TASK REQUIREMENTS »
1. Answer these questions using the passage about the longhouse party in Borneo.
(a) At what time did Anthony and Denise come down to where Alfred and the narrator were drinking?
(b) What did the people offering tuak always call it?
(c) What name did the bold little boy give when asked?
2. Write what comes next in the passage about the longhouse party in Borneo, picking up after its final sentence.
--- READING PASSAGE ---
At around 10 pm, Anthony and Denise found their way down to where Alfred and I were drinking. They looked sober and refreshed. I, on the other hand, was extremely drunk. Before long, church let out and the adults came flooding back into the longhouse, eager to start the festivities. We left the longhouse bar to join the party on the veranda. Up and down its length, knots of people were gathered in furious tuak-drinking sessions. Being the only outsiders, we were in great demand at these gatherings and people were literally fighting each other for the honour of our presence. Alfred clearly enjoyed the prestige that came from being the chaperone of these exotic foreign visitors.
By 11 pm the party had reached fever pitch. People clustered round us, madly trying to engage us in conversation. One man wanted to talk about durians. Another wanted to introduce us to his dog. Still others simply wanted to offer us tuak, which they invariably referred to as ‘the local wine’. Presiding over this mad talk-fest was Alfred, who was clearly in his element. He took to translating everything we said for the benefit of those who didn’t speak English. However, he often lost track of who spoke what language and, carried away in a manic polyglot frenzy, addressed me in Iban, translated what he had said into English for the tribal elders and then translated that again into Bahasa Malaysian for the children who stood nearby. Sometimes he managed this feat several times in the course of one long sentence, and there were times when I could have sworn that he was speaking three languages all at the same time. Of course, being completely drunk, everything he said made perfect sense to me.
The flock of children gathered round stared at us with rapt expressions. One of the bolder little boys approached me and ventured a shy ‘Hello.’ When I asked him his name, he smiled and said, ‘Diego Maradona.’ I thought the kid was pulling my leg, but then Denise said, ‘No, they’ve all got names like that. I just met a girl named Cinderella.’ It turned out that almost all the kids in the place were named after foreign movie stars and sports players. It was, I must admit, a strange feeling to be drinking tuak in Borneo with Cinderella and Diego Maradona.
--- DATA SHOWN ---
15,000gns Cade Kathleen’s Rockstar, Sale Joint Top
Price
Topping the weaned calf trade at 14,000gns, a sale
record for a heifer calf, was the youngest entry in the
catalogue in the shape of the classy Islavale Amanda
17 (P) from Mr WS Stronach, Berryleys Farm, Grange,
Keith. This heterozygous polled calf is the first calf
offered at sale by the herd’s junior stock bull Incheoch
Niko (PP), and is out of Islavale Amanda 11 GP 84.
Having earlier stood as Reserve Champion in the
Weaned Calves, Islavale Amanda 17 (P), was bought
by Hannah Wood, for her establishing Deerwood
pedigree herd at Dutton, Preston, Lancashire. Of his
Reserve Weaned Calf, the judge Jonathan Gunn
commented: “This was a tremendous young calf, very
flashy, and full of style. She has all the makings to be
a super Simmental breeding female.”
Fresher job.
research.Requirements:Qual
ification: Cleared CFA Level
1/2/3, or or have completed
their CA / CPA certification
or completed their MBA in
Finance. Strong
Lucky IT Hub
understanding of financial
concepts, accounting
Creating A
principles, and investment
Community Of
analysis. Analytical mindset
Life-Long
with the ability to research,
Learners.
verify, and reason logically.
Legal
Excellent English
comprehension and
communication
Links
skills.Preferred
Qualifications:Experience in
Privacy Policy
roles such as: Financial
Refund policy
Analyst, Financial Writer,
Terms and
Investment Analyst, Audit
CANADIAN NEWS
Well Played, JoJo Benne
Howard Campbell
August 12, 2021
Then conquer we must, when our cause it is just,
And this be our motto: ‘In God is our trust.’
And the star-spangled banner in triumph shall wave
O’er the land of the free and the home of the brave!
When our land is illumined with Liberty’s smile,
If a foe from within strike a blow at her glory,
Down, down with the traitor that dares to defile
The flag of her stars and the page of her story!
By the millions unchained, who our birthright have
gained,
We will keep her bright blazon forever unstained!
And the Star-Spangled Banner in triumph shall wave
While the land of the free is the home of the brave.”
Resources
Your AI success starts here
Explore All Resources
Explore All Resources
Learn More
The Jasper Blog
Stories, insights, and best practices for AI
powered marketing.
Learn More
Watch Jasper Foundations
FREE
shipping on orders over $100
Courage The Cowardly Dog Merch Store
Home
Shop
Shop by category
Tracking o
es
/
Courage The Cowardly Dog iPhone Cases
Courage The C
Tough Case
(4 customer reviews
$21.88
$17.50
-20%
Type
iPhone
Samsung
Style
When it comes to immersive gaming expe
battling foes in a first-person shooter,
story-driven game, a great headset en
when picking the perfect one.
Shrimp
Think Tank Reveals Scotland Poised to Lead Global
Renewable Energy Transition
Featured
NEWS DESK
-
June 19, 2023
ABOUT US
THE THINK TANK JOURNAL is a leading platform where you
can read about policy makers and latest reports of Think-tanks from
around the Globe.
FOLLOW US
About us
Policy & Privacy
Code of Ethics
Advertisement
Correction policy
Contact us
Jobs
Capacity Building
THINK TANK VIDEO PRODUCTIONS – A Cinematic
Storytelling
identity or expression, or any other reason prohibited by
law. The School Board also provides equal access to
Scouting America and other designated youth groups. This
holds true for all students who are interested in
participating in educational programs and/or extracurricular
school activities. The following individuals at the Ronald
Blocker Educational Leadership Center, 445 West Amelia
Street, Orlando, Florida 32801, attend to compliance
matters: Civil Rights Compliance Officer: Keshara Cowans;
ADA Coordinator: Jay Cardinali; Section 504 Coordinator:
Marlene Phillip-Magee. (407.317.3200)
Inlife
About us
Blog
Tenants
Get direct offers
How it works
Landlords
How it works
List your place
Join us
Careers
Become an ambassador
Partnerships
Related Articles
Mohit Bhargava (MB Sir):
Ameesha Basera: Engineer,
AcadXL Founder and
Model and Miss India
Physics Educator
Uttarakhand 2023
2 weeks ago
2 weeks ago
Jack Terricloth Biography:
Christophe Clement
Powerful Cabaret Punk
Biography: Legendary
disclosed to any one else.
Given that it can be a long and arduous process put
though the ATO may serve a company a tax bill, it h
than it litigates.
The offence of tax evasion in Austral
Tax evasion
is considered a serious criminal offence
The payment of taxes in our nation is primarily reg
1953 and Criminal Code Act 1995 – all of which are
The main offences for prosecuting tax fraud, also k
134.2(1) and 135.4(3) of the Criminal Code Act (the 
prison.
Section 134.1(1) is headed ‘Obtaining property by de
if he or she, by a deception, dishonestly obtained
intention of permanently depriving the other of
---
--- DATA SHOWN ---
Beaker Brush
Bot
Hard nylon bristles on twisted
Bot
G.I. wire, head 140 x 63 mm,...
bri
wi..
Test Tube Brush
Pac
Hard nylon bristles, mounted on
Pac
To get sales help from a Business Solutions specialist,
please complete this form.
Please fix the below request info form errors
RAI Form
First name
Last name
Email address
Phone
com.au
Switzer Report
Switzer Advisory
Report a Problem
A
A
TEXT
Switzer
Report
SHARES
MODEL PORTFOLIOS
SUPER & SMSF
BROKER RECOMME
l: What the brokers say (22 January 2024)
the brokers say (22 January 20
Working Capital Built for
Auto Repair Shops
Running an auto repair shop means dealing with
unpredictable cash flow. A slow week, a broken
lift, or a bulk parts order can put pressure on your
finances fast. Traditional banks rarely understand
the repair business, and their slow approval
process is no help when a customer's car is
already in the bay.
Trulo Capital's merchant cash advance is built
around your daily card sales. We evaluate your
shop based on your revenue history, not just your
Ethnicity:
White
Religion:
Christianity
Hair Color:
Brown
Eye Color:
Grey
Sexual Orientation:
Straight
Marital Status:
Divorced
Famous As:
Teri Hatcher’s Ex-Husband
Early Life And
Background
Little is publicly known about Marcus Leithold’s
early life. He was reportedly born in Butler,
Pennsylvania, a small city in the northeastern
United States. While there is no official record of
---
RESULTS BY TASK »
1.
(a) At around 10 pm.
(b) 'The local wine.'
(c) Diego Maradona.

2.
Caught up in the drinking and talking, I lost all track of time. Suddenly, the revellers struck up a rather alarming chant: ‘Get the gun! Get the gun!’ For a horrible moment, I was afraid that I had committed some terrible breach of etiquette and would be made to suffer. However, they merely wanted to fire off a few rounds to ring in the New Year. Before I knew it, Alfred had dragged me to the railing of the veranda and placed a particularly fearsome-looking shotgun in the hands of the drunkest man in South-East Asia. After a brief argument about whose watch told the correct time the countdown began, and as the hour struck midnight, I pulled the trigger. The gun kicked viciously against my shoulder, and I was momentarily deafened, but it was worth it to see the smiles on the faces that swam in and out of focus around me.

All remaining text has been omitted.